* [What the exercise asks]:
Continue the passage on ice, the crystalline form of methamphetamine, starting after its final sentence.
++++ Extract to read ++++
Ice is one of the most destructive drugs in the world. Also known as crystal meth, speed, and glass, ice is a crystalline form of methamphetamine—a powerful stimulant drug.
Abusing this drug has powerful effects on physical, mental, and behavioral attributes, quickly turning from recreational use into a dangerous addiction that is incredibly difficult to overcome. Meth is often manufactured in one of three forms: ice, base, and speed. Ice is the most pure form of meth, making it the most dangerous. Although in crystalline form it may appear unadulterated, ice can still be cut with other substances and chemicals, making the side effects potentially more dangerous.
Ice can be consumed in a variety of ways, but it is most commonly smoked, which also happens to be its most addictive form of use. The high purity of ice can make the side effects of use worse than if an individual used base or speed. This generally leads to an increased risk of addiction. While many may use the drug for its perceived positive effects, the negative impact of ice abuse can cause an individual’s life to quickly spiral out of control.
Effects of Ice Use
Ice appears to have “positive” side effects from the outside. Increased confidence, elevated mood, and increased energy are all desirable effects; however, when ice is used, the brain produces an adrenaline-like effect, making the heart beat faster and causing the pupils to dilate. It usually takes one to two days before Ice completely leaves the body. Over time, as an individual continues to use ice, receptors in the brain are destroyed, causing an individual to no longer feel “normal” without the drug in their system. Withdrawal symptoms are extremely uncomfortable and unpleasant, leading many to continue using ice just to avoid those symptoms.
++++ Given records ++++
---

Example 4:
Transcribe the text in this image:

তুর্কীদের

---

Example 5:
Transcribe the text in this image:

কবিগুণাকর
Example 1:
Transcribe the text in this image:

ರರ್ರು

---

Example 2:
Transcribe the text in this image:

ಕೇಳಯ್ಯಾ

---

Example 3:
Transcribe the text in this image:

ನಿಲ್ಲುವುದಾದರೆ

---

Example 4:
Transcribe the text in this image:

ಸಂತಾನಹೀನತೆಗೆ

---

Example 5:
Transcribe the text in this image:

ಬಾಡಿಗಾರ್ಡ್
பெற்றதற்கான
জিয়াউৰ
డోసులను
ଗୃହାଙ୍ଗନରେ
++++
* [Written answer]:
Symptoms of meth use include:
- Dry mouth
- Panic Attacks
- Jaw clenching
Ice abuse is also associated with violence. Those who use ice are notoriously more likely to respond aggressively in situations where they feel they are threatened. This makes ice abuse as dangerous to those around the user as it is to the person under the influence.
When an individual is coming down from a meth high, they may experience exhaustion, anxiety, depression, irritability, decreased appetite, and an increased need for sleep. Use of meth also increases an individual’s risk for a variety of health problems in addition to damaging relationships and overall quality of life. Some of these issues include:
- Lung problems
- Kidney problems
- Heart problems
- Dental problems, including cracked teeth, cavities, and gum disease
- Bacterial infections, abscesses, and vein problems in cases of injection
- Increased likelihood of unprotected sex, leading to sexually transmitted diseases or unwanted pregnancy
- Financial issues
- Loss of meaningful relationships with friends and family
- Loss of employment
- Increased risk for trouble with the law
The Problem with Ice in Australia
Across the globe, meth use has skyrocketed from 22 percent to 50 percent between the 2010 and 2013. In Australia alone, users of meth have shifted their preference to ice over other types of methamphetamine. Between the years 2007 and 2010, ice use has nearly doubled and the percentage of people using meth weekly has grown from 9.3 to 15.5.
Meth abuse has become an epidemic in rural Australia. With a booming underground methamphetamine industry, small, close-knit communities are being ravaged by the effects of ice abuse. Local law enforcement is rendered almost powerless against it as it continues to spread like wildfire throughout the area. Children as young as 14 years old struggle with meth addiction, and without adequate resources, many remain untreated. With the assistance of meth-addicted youth, the drug industry is able to smuggle meth out of highly-populated cities into rural areas.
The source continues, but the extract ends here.